▶ [Excerpt to read]:
=-=-=

CO2 and IAQ – a historical perspective from 1893


I originally published this annoated paper in the November 2006 Newsletter of the Australian Instritute of Occupational Hygienists.

The following paper on indoor air quality was originally read before the World’s Congress of Chemists August 26, 1893. The imbalance between spending on water vs air continues today. The findings are almost identical to IAQ guidelines we use today. I have added the conversion to ppm in square brackets. I had one lecture room that rose to 1,500 ppm CO2 and the students were drowsy. Surprise! The ACGIH TLV for CO2 is 5000 ppm.

Carbon Dioxide as a Measure of the Efficiency of Ventilation

By Ellen Richards. Instructor in Sanitary Chemistry. Massachusetts Institution of Technology. Boston Mass.

=-=-=

▶ [Information given]:
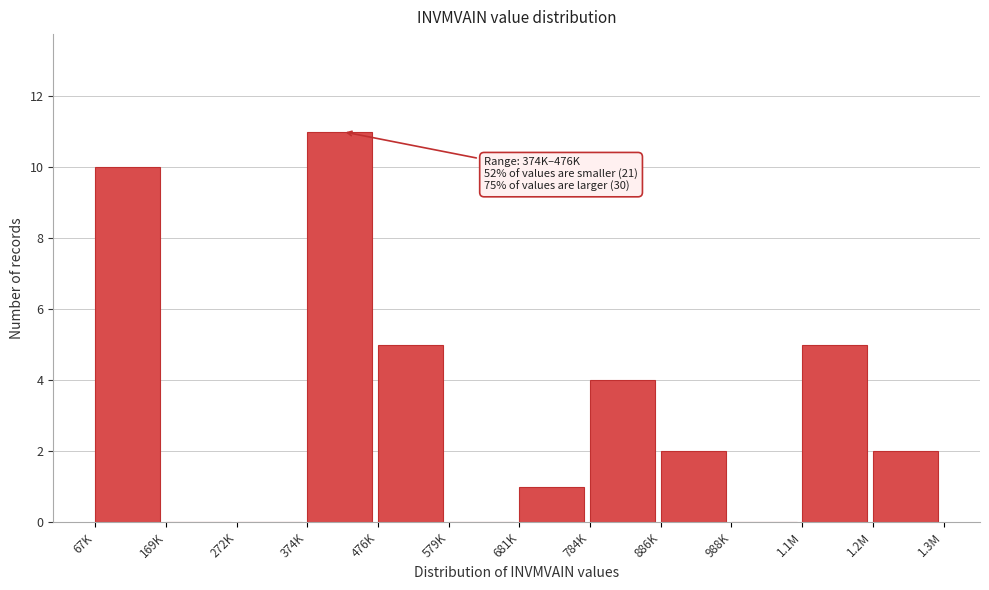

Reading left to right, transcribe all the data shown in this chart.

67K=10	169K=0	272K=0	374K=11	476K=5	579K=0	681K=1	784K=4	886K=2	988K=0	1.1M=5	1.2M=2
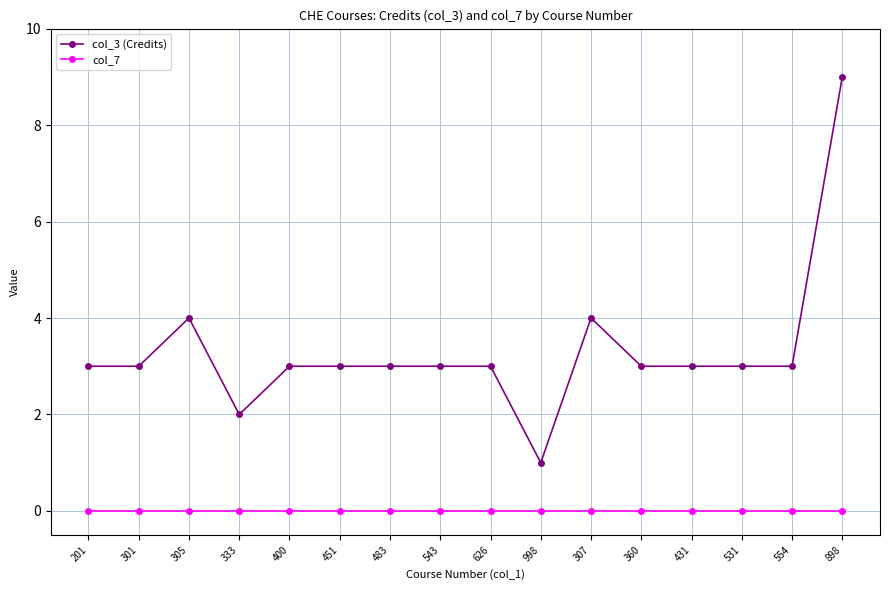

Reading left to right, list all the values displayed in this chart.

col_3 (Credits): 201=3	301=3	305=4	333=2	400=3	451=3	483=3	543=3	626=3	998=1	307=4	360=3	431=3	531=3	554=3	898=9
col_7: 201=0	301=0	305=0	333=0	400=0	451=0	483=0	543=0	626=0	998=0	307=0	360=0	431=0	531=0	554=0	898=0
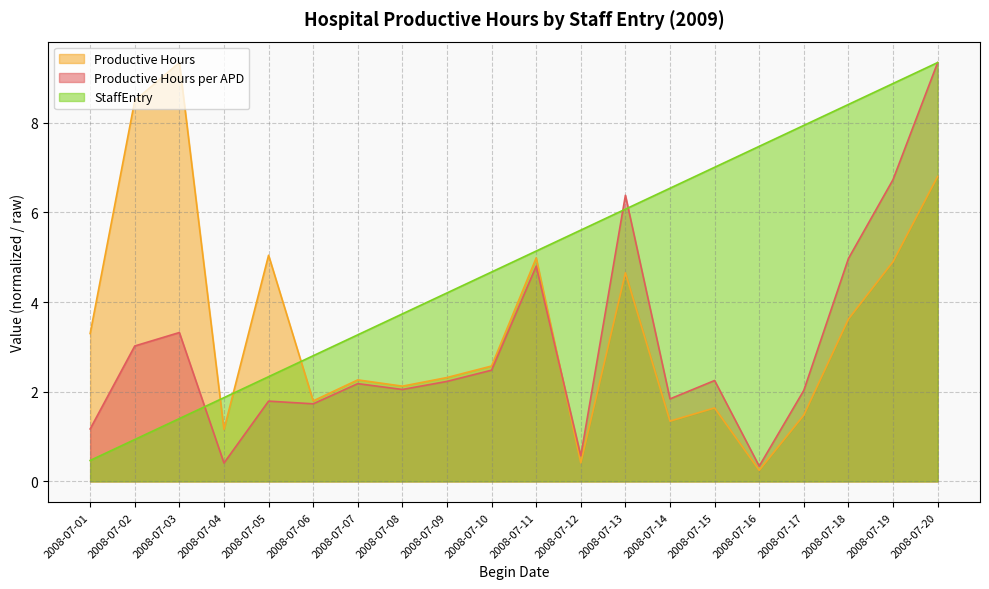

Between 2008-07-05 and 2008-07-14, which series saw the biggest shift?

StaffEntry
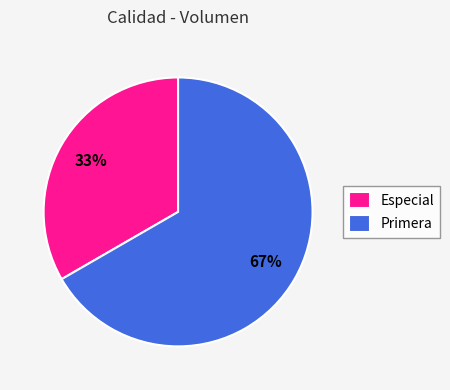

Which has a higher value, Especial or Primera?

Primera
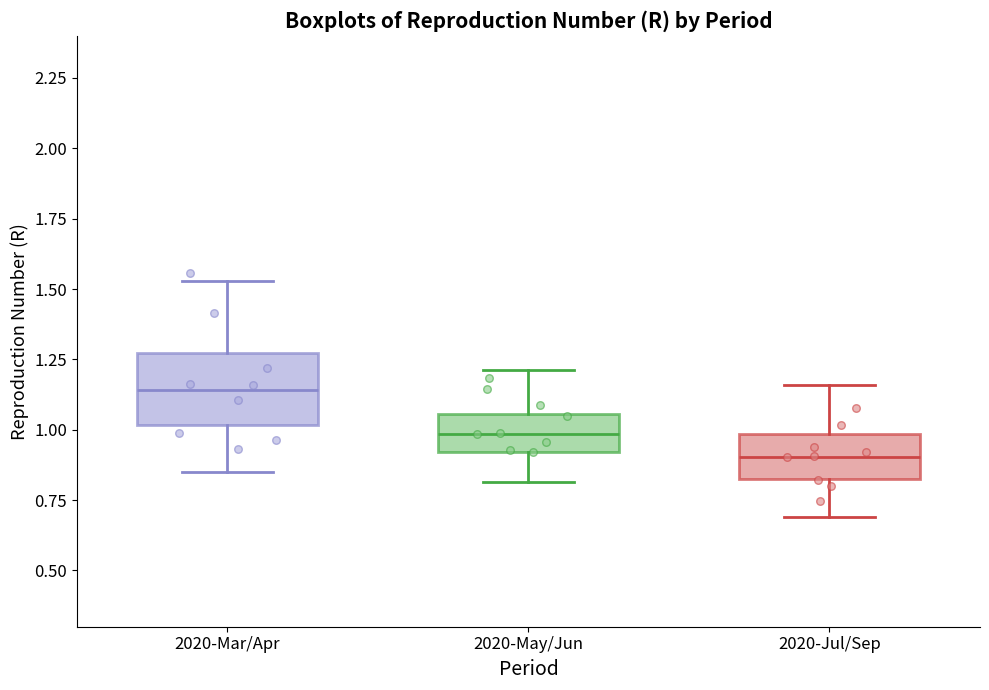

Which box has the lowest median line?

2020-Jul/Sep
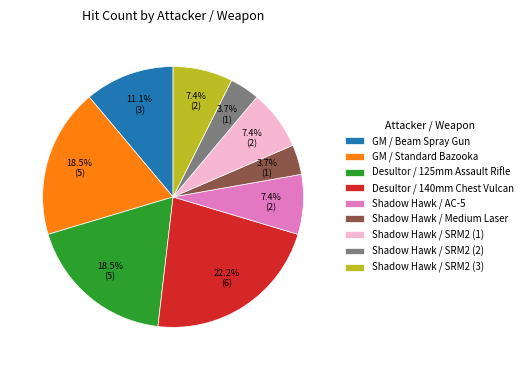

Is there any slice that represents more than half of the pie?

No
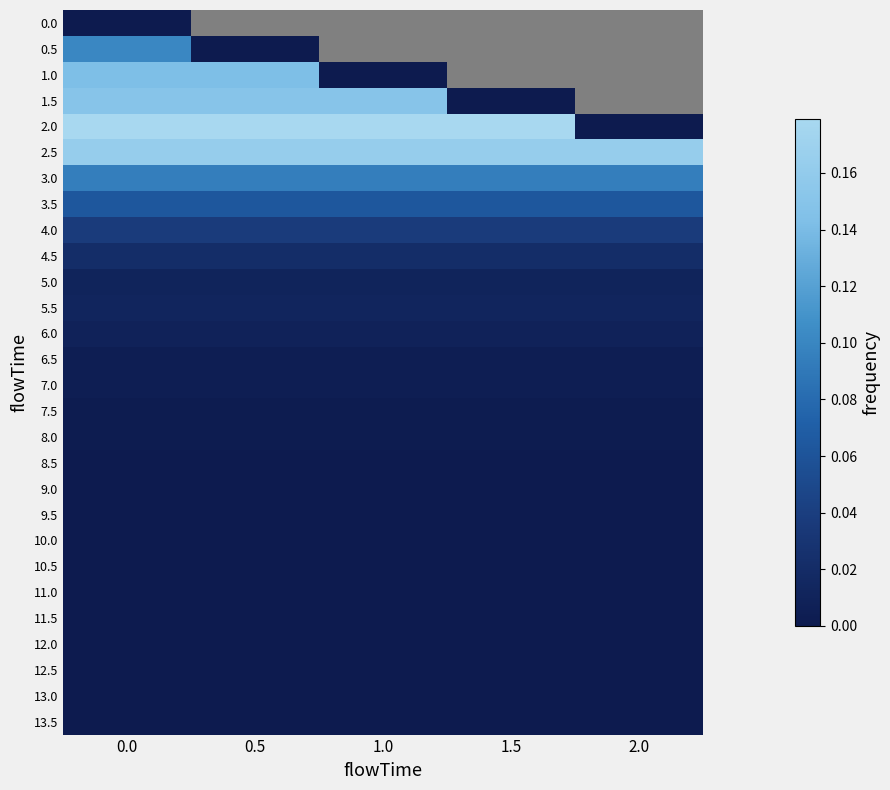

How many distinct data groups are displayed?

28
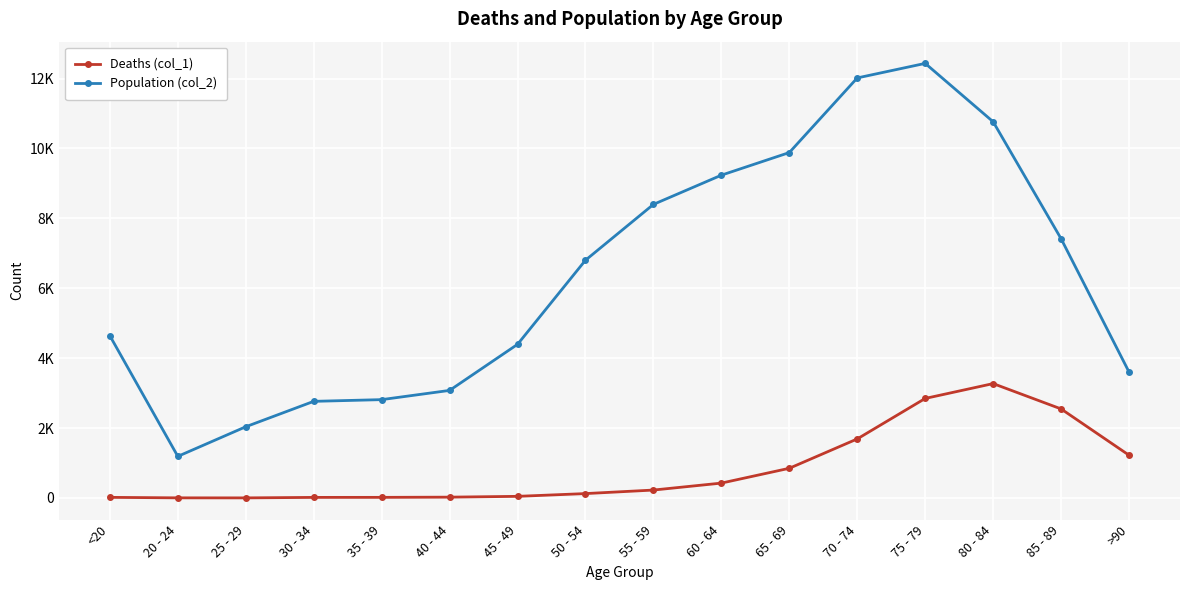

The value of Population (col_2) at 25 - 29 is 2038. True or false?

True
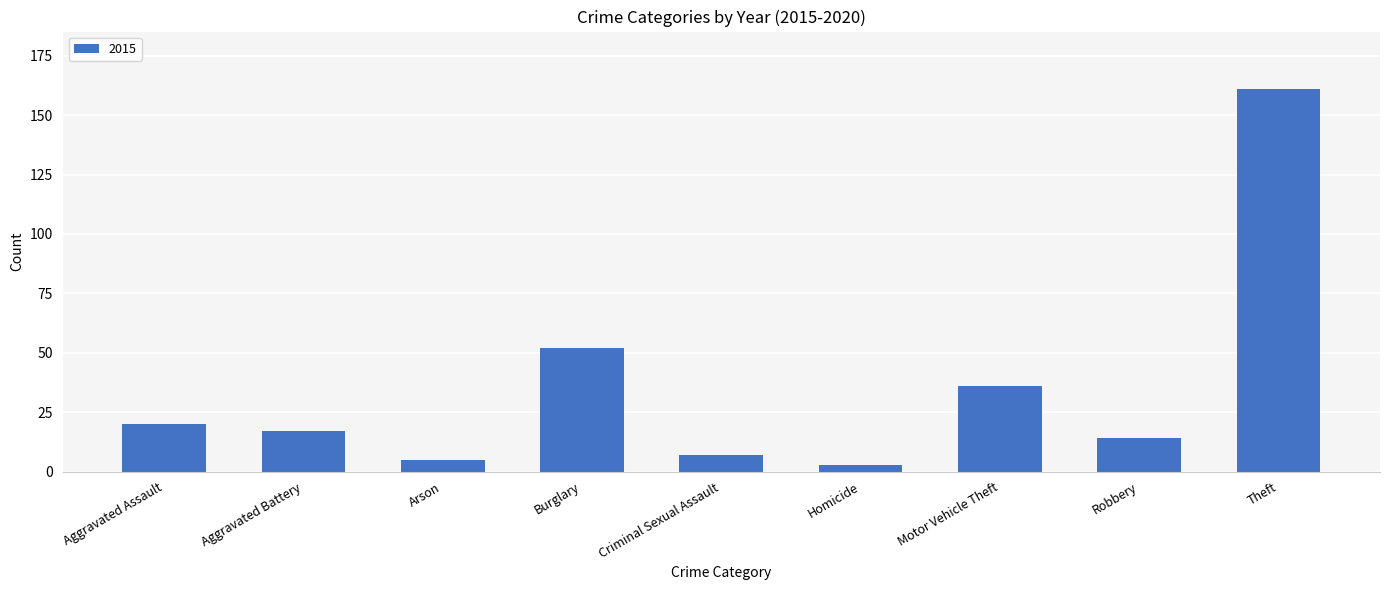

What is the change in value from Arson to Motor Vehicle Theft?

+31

=-=-=

▶ [What you will do]:
- a) Quote every sentence in the CO2 article that begins with the word "I".
- b) Rewrite the CO2 article between "The following paper" and "Technology. Boston Mass.", inclusive, substituting "listeners" for "students".
Please answer using only the CO2 article, without the data.

▶ [Solutions to each task]:
- a)
I originally published this annoated paper in the November 2006 Newsletter of the Australian Instritute of Occupational Hygienists.
I have added the conversion to ppm in square brackets.
I had one lecture room that rose to 1,500 ppm CO2 and the students were drowsy.

- b)
The following paper on indoor air quality was originally read before the World’s Congress of Chemists August 26, 1893. The imbalance between spending on water vs air continues today. The findings are almost identical to IAQ guidelines we use today. I have added the conversion to ppm in square brackets. I had one lecture room that rose to 1,500 ppm CO2 and the listeners were drowsy. Surprise! The ACGIH TLV for CO2 is 5000 ppm.

Carbon Dioxide as a Measure of the Efficiency of Ventilation

By Ellen Richards. Instructor in Sanitary Chemistry. Massachusetts Institution of Technology. Boston Mass.